§ **Goal of the exercise**
Among the records below, find each line that includes the string "down" and copy it.
───── Data listing ─────
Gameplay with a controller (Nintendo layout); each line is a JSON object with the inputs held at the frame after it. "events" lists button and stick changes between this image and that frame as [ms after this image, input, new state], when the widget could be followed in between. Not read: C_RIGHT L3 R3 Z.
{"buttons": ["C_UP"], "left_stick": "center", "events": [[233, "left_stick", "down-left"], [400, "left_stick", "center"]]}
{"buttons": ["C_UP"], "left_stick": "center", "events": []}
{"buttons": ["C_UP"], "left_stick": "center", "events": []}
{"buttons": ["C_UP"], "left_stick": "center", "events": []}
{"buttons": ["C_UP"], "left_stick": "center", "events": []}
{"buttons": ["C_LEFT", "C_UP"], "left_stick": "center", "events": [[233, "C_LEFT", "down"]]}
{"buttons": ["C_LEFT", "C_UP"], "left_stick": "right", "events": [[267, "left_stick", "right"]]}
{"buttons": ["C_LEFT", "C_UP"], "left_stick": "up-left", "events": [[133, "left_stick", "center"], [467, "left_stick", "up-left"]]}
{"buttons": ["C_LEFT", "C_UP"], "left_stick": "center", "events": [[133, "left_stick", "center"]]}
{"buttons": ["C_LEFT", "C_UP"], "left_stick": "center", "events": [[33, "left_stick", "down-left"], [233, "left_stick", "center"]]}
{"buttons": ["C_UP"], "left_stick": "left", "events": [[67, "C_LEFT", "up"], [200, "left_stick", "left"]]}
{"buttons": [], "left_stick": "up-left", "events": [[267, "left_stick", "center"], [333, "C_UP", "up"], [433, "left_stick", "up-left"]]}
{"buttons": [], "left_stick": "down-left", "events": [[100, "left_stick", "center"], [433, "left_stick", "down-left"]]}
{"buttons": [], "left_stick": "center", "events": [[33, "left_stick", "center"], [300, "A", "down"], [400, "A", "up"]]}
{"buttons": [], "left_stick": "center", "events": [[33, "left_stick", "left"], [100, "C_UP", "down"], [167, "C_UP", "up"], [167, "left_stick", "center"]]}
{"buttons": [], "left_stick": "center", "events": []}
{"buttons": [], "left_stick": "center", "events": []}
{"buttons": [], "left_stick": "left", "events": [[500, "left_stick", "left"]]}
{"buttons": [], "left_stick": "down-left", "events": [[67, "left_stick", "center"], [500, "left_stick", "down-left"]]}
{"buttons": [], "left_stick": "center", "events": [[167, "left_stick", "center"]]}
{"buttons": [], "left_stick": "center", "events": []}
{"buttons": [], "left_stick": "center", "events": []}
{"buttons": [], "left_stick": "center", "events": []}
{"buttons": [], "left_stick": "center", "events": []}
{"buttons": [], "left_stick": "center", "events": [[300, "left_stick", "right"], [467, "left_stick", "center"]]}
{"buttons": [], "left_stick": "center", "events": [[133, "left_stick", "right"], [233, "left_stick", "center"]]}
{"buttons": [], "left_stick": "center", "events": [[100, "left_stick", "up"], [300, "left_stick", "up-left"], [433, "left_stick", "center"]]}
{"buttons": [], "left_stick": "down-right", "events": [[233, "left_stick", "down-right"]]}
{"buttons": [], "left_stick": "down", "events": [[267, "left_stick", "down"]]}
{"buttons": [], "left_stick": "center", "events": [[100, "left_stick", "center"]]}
─────
§ **Task answer**
{"buttons": ["C_UP"], "left_stick": "center", "events": [[233, "left_stick", "down-left"], [400, "left_stick", "center"]]}
{"buttons": ["C_LEFT", "C_UP"], "left_stick": "center", "events": [[233, "C_LEFT", "down"]]}
{"buttons": ["C_LEFT", "C_UP"], "left_stick": "center", "events": [[33, "left_stick", "down-left"], [233, "left_stick", "center"]]}
{"buttons": [], "left_stick": "down-left", "events": [[100, "left_stick", "center"], [433, "left_stick", "down-left"]]}
{"buttons": [], "left_stick": "center", "events": [[33, "left_stick", "center"], [300, "A", "down"], [400, "A", "up"]]}
{"buttons": [], "left_stick": "center", "events": [[33, "left_stick", "left"], [100, "C_UP", "down"], [167, "C_UP", "up"], [167, "left_stick", "center"]]}
{"buttons": [], "left_stick": "down-left", "events": [[67, "left_stick", "center"], [500, "left_stick", "down-left"]]}
{"buttons": [], "left_stick": "down-right", "events": [[233, "left_stick", "down-right"]]}
{"buttons": [], "left_stick": "down", "events": [[267, "left_stick", "down"]]}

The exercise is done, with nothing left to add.